Eva Orner est particulièrement sensible à la question des réfugiés puisque ses parents étaient des juifs polonais qui, encore enfants, avaient justement été accueillis par l’Australie après la Deuxième Guerre mondiale. Ses grands-parents n’avaient pas eu cette chance : ils sont morts dans les chambres à gaz.

Son film rappelle d’ailleurs que la convention de Genève du 28 juillet 1951 relative au statut des réfugiés a été élaborée en réponse au manque d’instruments juridiques qui, avant la guerre, avait pu compliquer la fuite des juifs persécutés, voire assassinés sur ordre de gouvernements antisémites ou avec leur passivité complice.

La Pologne a ratifié cette convention en 1991 et est également partie de la Convention européenne des droits de l’Homme, qui contient des dispositions complémentaires sur les droits des demandeurs d’asile. Parmi les sources internes, le droit d’asile est garanti par la Constitution elle-même (art. 56). Malgré cela, le gouvernement polonais entretient dans les questions migratoires de dangereuses confusions qu’il est essentiel de démêler.

Un million de réfugiés ukrainiens ?

Tout d’abord, le Premier ministre Beata Szydło se trompe lorsqu’elle affirme que « la Pologne a accueilli un million de réfugiés en provenance d’Ukraine » : en 2015, seuls deux Ukrainiens ont obtenu le droit d’asile en Pologne. Le président du PiS, Jarosław Kaczyński, pourtant docteur en sciences juridiques, ment effrontément lorsqu’il répète cette affirmation à des journalistes étrangers.

Il n’y a pas même eu autant de demandes de protection internationale : l’an dernier, le Bureau des étrangers en a enregistré 4 927 pour 12 325 personnes (une demande peut concerner une famille). Parmi eux, on ne recensait « que » 2 305 citoyens ukrainiens.

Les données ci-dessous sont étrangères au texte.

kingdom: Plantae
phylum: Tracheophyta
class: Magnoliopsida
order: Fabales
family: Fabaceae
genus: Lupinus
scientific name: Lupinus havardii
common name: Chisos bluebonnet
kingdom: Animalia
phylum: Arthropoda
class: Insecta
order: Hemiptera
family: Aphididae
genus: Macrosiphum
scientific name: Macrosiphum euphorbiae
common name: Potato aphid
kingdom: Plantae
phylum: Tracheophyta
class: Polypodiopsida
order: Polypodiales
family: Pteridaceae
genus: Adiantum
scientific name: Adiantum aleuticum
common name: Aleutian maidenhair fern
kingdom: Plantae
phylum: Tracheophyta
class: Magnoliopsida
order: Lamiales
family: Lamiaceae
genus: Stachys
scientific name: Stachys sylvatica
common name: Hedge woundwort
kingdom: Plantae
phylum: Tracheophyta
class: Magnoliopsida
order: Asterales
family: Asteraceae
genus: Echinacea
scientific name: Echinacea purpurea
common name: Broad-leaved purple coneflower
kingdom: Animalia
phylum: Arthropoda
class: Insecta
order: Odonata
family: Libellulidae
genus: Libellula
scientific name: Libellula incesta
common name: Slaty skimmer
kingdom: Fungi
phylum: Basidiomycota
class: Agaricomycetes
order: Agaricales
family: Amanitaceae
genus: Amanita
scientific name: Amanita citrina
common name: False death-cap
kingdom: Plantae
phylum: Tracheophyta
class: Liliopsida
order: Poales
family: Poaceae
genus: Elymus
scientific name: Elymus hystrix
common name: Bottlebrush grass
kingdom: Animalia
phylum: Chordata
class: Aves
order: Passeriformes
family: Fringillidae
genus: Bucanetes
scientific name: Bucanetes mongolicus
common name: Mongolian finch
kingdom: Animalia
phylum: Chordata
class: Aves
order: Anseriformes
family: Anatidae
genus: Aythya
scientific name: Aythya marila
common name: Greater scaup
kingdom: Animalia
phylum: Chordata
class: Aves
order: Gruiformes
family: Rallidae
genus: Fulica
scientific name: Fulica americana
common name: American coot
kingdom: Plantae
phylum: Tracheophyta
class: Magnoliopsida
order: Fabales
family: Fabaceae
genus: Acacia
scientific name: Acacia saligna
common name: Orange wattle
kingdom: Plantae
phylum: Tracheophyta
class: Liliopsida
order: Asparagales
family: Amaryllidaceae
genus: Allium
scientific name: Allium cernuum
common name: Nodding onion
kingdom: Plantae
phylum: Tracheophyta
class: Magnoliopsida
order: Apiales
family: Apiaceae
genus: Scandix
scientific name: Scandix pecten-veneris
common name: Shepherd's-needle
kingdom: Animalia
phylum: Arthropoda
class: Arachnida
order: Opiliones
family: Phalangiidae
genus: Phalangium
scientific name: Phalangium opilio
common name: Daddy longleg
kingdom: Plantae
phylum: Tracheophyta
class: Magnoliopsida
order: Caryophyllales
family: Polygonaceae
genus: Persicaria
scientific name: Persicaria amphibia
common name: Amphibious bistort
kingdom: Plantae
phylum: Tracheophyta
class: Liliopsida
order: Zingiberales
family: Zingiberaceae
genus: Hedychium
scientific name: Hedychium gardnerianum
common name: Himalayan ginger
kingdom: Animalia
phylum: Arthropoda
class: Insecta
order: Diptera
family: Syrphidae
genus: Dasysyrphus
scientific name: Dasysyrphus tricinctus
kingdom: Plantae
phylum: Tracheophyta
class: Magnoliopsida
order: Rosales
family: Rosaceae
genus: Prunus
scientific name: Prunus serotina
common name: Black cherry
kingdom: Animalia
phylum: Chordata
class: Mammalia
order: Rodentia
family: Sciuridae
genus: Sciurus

Pourquoi si peu de demandes ? et pourquoi si peu de décisions positives ? Rappelons qu’une personne est éligible au statut de réfugié si « elle craint avec raison d’être persécutée du fait de sa race, de sa religion, de sa nationalité, de son appartenance à un certain groupe social ou de ses opinions politiques, se trouve hors du pays dont elle a la nationalité et qui ne peut ou, du fait de cette crainte, ne veut se réclamer de la protection de ce pays ».

Même s’il est vrai que l’Ukraine est en guerre, la menace ne concerne pas l’ensemble du pays. Les Ukrainiens qui fuient les dangers dans la région du Donbass peuvent donc trouver refuge dans d’autres régions sans devoir aller à l’étranger.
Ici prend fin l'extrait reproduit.